WHAT YOU ARE ASKED TO DO:
Exclude all pictures from your copy of the data below, which should otherwise match exactly.

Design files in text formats
○ ○ ○ ○ ○ ○ ○
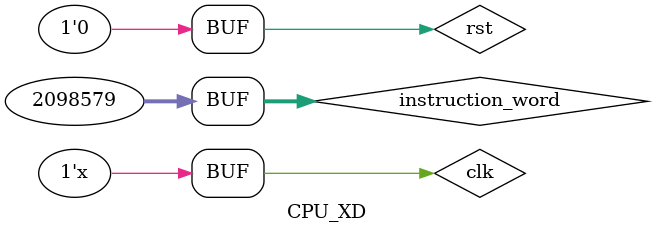
<source format=v>
`timescale 1ns / 1ps


module CPU_XD;

	// Inputs
	reg clk;
	reg rst;
	reg [31:0] instruction_word;

	// Outputs
	wire [31:0] Addition_result;
	wire RF_WRITING;
	wire [31:0] Alu_Result;
	// Instantiate the Unit Under Test (UUT)
	DataPath uut (
		.clk(clk), 
		.rst(rst), 
		.Addition_result(Addition_result), 
		.instruction_word(instruction_word), 
		.RF_WRITING(RF_WRITING),
		.Alu_Result(Alu_Result)
	);
always#5 clk = ~clk;
	initial begin
		// Initialize Inputs
		clk = 0;
		rst = 1;
		instruction_word = 0;

		// Wait 100 ns for global reset to finish
		#10;
		rst = 0;
		#10;
		instruction_word =  32'b00000000100000000000010100010011;
		#10;
		instruction_word =  32'b00000000001000000000010110010011;
		#10;
		
		/*instruction_word =  32'b00000000000100000000000010010011;
		#10;
		instruction_word =  32'b00000000000100000000000010010011;
		#10;
		instruction_word =  32'b00000000000100000000000000010011;
		#10;
      instruction_word =  32'b00000000000100000000000100110011;
		#10;*/
		// Add stimulus here

	end
endmodule

</source>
○ ○ ○ ○ ○ ○ ○
RESPONSE:
<source format=v>
`timescale 1ns / 1ps


module CPU_XD;

	// Inputs
	reg clk;
	reg rst;
	reg [31:0] instruction_word;

	// Outputs
	wire [31:0] Addition_result;
	wire RF_WRITING;
	wire [31:0] Alu_Result;
	// Instantiate the Unit Under Test (UUT)
	DataPath uut (
		.clk(clk), 
		.rst(rst), 
		.Addition_result(Addition_result), 
		.instruction_word(instruction_word), 
		.RF_WRITING(RF_WRITING),
		.Alu_Result(Alu_Result)
	);
always#5 clk = ~clk;
	initial begin
		// Initialize Inputs
		clk = 0;
		rst = 1;
		instruction_word = 0;

		// Wait 100 ns for global reset to finish
		#10;
		rst = 0;
		#10;
		instruction_word =  32'b00000000100000000000010100010011;
		#10;
		instruction_word =  32'b00000000001000000000010110010011;
		#10;
		
		/*instruction_word =  32'b00000000000100000000000010010011;
		#10;
		instruction_word =  32'b00000000000100000000000010010011;
		#10;
		instruction_word =  32'b00000000000100000000000000010011;
		#10;
      instruction_word =  32'b00000000000100000000000100110011;
		#10;*/
		// Add stimulus here

	end
endmodule

</source>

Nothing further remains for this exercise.